Unfortunately for them, Africa had a secret weapon, which is apparent from this battle's famous nickname, the Battle of the Bees.
The Divine Intervention:
Despite outnumbering the Germans 8-to-1 and boasting initial successes, the British were dealt a humiliating, decisive defeat at Tanga when goddamn wild African bees attacked the British troops from out of nowhere.
The battle between man and bee was an utter nightmare for the British. Those who survived were stung beyond recognition, and in one reported case, a soldier who passed out was stung back into consciousness, because the bees weren't about to let him get out of this so easily.
They are engines of hate.
The battle would go on record as "one of the most notable failures in British military history" and one of the most unexpected blessings for the Germans in East Africa. Their "victory" sent morale through the roof, particularly for the units of their commanding officer, Paul Emil von Lettow-Vorbec. With nothing short of the blessings of an unknown African bee-goddess at his disposal, the man never lost a battle for the duration of the war.

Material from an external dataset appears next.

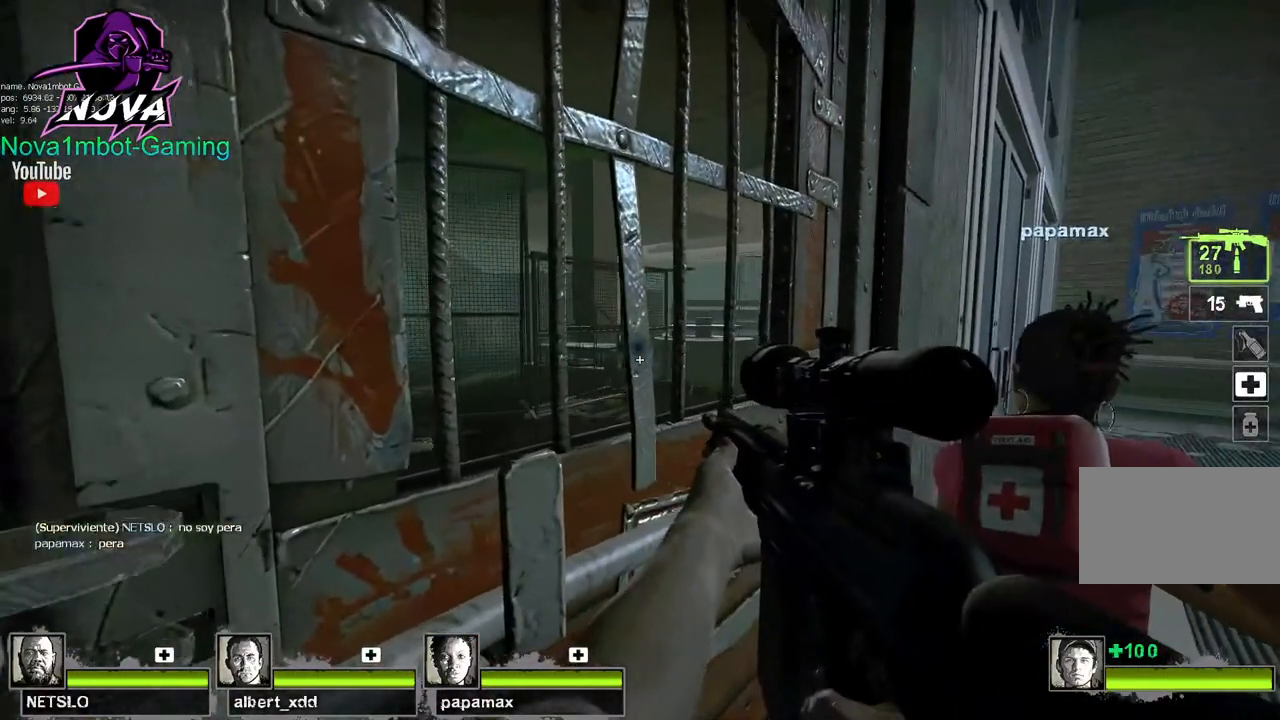
{"keys": ["shift"], "mouse": [], "events": [[50, "a", "up"], [183, "d", "down"], [233, "d", "up"]]}
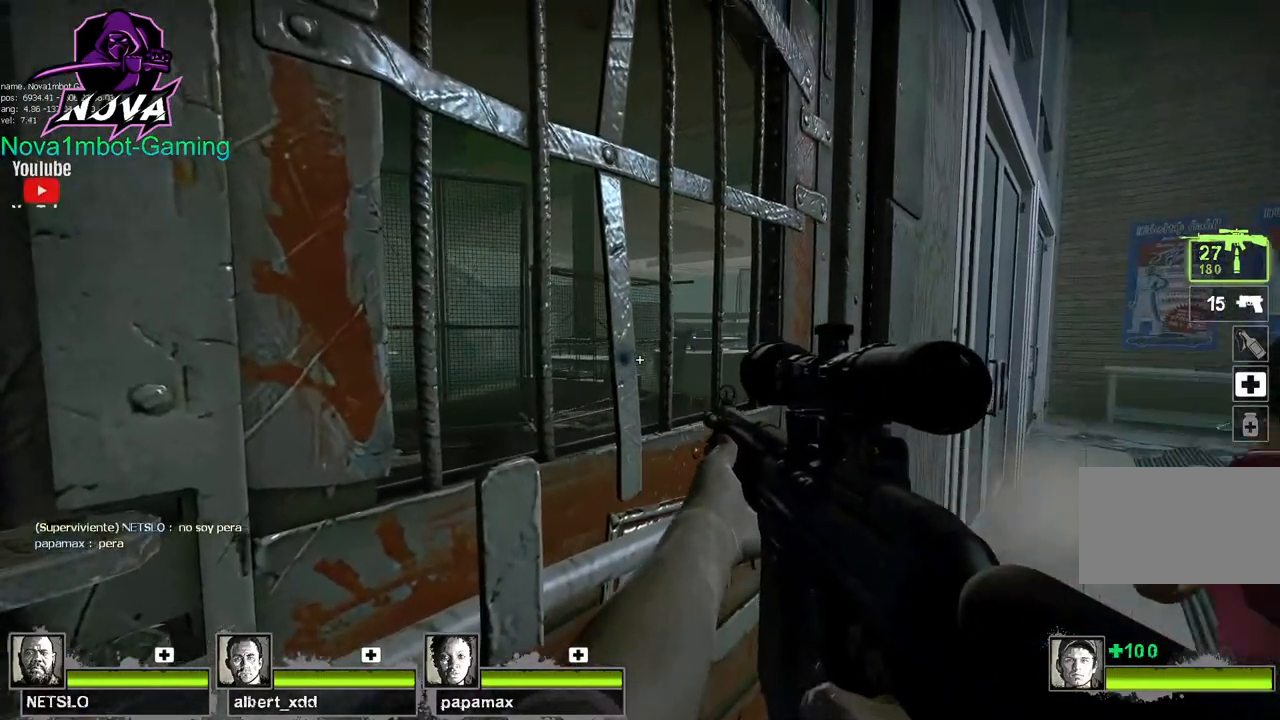
{"keys": ["shift"], "mouse": [], "events": [[117, "a", "down"], [300, "mouse_left", "down"], [350, "a", "up"], [483, "mouse_left", "up"]]}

#4. The Burning of Washington Ended by a Tornado
In 1812, the fledgling and shiny new United States declared war on Britain again, because shit, it sure was fun the last time. This turned out to be kind of a bad decision. After a really determined, last-ditch attempt by the United States to conquer Canada, shit got real for the adolescent nation during the War of 1812, when a British invasion stormed up the Chesapeake for Washington, D.C.
Naturally, President Madison did not like seeing the nation's capital being fondled by some sex-starved limeys, especially since the Americans had just kind of sacked and burned present-day Toronto. On Aug. 24, 1814, at the Battle of Bladensburg, the city's last defense was reduced to a mob of panicking, screaming Marylanders in an ass-whooping hence referred to as "the greatest disgrace ever dealt to American arms."
That is, shit just got very real.
Madison had no choice but to grab the Constitution and the Declaration of Independence under both arms and get the hell out of Washington. The British promptly marched into the defenseless city, burned the White House and U.S. Capitol, and, just to be dicks about it, the Library of Congress as well. To add insult to injury, before they torched the White House, the Brits actually raided the White House fridge, enjoyed a toast using official booze, looted the mansion and probably raided the first lady's panty drawer.
The Divine Intervention:
While the Brits probably felt the burning of Washington was a righteous act of retribution, they definitely pissed off the wrong deity when they desecrated the U.S. capital. With the city in flames, God punished the redcoats with the sort of smiting usually reserved for characters straight out of the Old Testament.
If you think that's patriotic, wait'll you see God's red, white and blue trailer hitch balls.
A goddamn tornado touched down -- which almost never happens in the capital -- and plowed a path of instant terror right through downtown D.C., uprooting trees, lifting cannons and tossing the hapless redcoats around like maple leaves. The British were forced to flee the city after learning exactly whose side God was on -- after all, he did nothing when the Americans torched Canada.
Why the hell else do you think we keep printing this on our currency?